- Born: Aaron Edward Carroll
- Education: Amherst College (BA) University of Pennsylvania (MD) University of Washington (MS)
- Occupations: Pediatrician, professor
- Known for: Healthcare Triage The Incidental Economist The New Health Care
- Medical career
- Institutions: Indiana University

= Aaron Carroll =

American pediatrician and professor of pediatrics

Aaron Edward Carroll is an American pediatrician and professor of pediatrics at Indiana University School of Medicine. Carroll is a Distinguished Professor of Pediatrics and Chief Health Officer at Indiana University. He is also an Associate Dean for Research Mentoring and the director of the Center for Pediatric and Adolescent Comparative Effectiveness Research at Indiana University School of Medicine.

==Education==
Carroll received his B.A. in chemistry from Amherst College in 1994 and his M.D. from the University of Pennsylvania School of Medicine in 1998. After receiving his M.D., he completed his internship and residency in pediatrics at the University of Washington, where he received his M.S. in health services research in 2003. While there, he was a fellow in the Robert Wood Johnson Clinical Scholars Program.

==Work==
Carroll's research focuses on information technology in pediatrics, cost-effectiveness analyses in medicine, and health policy.
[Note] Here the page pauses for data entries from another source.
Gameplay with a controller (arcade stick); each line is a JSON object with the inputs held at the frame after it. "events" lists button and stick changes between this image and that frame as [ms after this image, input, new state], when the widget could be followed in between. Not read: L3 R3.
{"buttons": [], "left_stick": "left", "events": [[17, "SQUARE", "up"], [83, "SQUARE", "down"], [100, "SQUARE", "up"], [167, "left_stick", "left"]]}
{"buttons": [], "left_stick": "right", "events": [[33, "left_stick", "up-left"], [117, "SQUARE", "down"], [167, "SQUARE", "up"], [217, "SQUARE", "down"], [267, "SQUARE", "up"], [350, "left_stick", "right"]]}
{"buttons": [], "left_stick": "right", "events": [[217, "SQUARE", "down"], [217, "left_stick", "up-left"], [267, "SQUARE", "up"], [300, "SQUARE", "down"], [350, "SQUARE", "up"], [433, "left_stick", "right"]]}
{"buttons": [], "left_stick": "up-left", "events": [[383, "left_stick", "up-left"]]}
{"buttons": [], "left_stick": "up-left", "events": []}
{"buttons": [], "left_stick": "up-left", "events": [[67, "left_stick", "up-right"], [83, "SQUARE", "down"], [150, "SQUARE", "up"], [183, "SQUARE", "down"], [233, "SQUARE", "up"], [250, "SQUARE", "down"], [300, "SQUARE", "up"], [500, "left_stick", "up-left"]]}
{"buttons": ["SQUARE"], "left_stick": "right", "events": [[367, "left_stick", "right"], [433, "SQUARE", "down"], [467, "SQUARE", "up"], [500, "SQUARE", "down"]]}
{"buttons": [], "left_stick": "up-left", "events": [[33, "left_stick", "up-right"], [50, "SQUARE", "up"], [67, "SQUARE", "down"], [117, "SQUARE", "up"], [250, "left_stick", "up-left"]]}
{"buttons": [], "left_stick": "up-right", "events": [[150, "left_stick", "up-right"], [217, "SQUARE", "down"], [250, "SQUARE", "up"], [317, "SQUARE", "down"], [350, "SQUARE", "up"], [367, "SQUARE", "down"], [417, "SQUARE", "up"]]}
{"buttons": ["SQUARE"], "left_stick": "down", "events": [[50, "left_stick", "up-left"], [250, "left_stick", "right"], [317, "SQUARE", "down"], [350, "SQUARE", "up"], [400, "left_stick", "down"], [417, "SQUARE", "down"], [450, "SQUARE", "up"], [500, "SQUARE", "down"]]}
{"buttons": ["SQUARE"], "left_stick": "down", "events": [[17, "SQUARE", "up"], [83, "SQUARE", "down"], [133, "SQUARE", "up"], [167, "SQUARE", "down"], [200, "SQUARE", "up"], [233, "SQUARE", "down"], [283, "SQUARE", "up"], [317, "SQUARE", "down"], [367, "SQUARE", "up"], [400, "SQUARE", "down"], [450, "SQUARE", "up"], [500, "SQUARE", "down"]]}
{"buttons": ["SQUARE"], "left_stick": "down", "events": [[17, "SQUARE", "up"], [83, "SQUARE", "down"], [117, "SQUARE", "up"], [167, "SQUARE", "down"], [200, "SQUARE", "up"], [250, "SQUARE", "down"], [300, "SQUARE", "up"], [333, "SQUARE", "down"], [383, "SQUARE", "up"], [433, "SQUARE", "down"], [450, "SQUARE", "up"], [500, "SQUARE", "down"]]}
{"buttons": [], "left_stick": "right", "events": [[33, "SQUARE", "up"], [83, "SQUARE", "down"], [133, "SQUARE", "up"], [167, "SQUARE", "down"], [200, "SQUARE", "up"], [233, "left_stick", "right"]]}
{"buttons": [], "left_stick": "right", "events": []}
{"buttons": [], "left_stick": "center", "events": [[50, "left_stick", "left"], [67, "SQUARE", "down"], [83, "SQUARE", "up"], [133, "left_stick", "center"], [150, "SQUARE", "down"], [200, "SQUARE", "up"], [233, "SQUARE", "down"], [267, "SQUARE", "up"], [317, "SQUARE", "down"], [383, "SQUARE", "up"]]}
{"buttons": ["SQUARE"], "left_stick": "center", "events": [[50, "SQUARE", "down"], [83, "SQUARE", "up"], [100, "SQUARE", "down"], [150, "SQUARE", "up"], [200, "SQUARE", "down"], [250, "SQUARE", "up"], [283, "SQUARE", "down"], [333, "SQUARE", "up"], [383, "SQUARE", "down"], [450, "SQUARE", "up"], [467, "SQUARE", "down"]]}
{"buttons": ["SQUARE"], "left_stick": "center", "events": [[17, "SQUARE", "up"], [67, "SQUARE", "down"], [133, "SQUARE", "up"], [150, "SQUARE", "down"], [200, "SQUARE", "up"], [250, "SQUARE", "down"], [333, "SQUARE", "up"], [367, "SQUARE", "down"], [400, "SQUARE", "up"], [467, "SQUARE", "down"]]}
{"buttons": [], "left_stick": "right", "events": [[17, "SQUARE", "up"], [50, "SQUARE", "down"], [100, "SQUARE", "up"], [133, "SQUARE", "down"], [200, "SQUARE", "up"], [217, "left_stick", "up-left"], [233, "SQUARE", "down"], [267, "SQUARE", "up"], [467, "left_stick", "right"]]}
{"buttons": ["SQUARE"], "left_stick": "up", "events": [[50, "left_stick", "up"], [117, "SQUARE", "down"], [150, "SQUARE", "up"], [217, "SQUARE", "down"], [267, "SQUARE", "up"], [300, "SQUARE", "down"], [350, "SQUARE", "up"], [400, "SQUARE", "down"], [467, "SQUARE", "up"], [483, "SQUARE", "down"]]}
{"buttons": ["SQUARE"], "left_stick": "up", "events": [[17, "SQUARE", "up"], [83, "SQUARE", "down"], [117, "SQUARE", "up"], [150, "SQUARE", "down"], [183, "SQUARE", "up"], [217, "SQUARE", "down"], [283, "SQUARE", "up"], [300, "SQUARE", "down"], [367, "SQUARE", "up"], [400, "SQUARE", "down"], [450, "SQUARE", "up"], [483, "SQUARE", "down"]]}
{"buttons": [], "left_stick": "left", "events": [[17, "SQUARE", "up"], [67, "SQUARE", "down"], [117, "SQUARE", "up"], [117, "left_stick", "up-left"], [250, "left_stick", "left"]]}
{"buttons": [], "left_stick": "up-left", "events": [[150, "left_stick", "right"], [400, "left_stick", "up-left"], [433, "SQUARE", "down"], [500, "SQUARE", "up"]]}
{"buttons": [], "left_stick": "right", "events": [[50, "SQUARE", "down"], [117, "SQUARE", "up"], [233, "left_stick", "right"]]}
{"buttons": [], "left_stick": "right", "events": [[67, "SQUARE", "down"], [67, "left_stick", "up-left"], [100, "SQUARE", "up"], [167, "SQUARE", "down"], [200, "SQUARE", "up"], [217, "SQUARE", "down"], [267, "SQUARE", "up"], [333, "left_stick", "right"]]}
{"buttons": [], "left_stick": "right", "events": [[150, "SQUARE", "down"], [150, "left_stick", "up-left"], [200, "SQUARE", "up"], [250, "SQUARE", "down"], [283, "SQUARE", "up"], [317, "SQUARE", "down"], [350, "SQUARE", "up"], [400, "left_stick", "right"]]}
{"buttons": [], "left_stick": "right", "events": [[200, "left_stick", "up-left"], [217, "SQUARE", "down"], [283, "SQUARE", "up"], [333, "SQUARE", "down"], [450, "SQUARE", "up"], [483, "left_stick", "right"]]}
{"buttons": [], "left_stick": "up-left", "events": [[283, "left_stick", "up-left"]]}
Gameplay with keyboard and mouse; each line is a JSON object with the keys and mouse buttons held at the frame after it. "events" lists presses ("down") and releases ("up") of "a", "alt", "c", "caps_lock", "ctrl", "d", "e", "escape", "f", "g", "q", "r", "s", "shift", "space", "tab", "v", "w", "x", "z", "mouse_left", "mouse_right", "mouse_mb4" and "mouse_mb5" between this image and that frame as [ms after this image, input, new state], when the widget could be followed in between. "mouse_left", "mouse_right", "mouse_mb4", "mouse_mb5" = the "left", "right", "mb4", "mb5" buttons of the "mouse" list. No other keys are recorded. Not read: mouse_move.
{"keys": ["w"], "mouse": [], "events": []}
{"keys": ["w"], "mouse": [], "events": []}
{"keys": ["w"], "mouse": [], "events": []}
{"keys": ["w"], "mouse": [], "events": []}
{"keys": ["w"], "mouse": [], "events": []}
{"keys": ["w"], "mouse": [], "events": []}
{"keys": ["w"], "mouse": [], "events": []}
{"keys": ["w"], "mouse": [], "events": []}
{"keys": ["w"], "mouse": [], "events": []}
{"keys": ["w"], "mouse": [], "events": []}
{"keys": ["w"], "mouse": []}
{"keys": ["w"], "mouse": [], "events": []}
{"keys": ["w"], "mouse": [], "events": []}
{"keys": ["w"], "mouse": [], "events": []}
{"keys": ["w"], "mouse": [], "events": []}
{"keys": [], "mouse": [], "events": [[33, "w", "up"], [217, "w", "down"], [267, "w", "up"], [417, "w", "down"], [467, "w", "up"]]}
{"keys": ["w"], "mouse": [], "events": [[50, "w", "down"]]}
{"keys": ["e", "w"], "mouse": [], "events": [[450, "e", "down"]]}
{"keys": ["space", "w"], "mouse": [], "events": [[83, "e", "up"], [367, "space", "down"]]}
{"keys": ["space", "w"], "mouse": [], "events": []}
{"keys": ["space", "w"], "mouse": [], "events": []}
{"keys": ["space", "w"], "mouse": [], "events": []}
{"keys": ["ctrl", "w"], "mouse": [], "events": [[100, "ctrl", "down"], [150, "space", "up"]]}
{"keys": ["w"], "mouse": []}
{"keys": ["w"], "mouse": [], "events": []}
Along with Rachel C. Vreeman, he co-authored the 2011 book Don't Cross Your Eyes ... They'll Get Stuck That Way! And 75 Other Health Myths Debunked, which debunks medical myths. Along with Austin Frakt, he writes a column for The New York Times called "The New Health Care", where he gave his own experiences with ulcerative colitis as an example of the benefits and difficulties of the health care system. He and Frakt are also co-editors-in-chief of the medical blog the Incidental Economist. Carroll is also the host of the YouTube series "Healthcare Triage".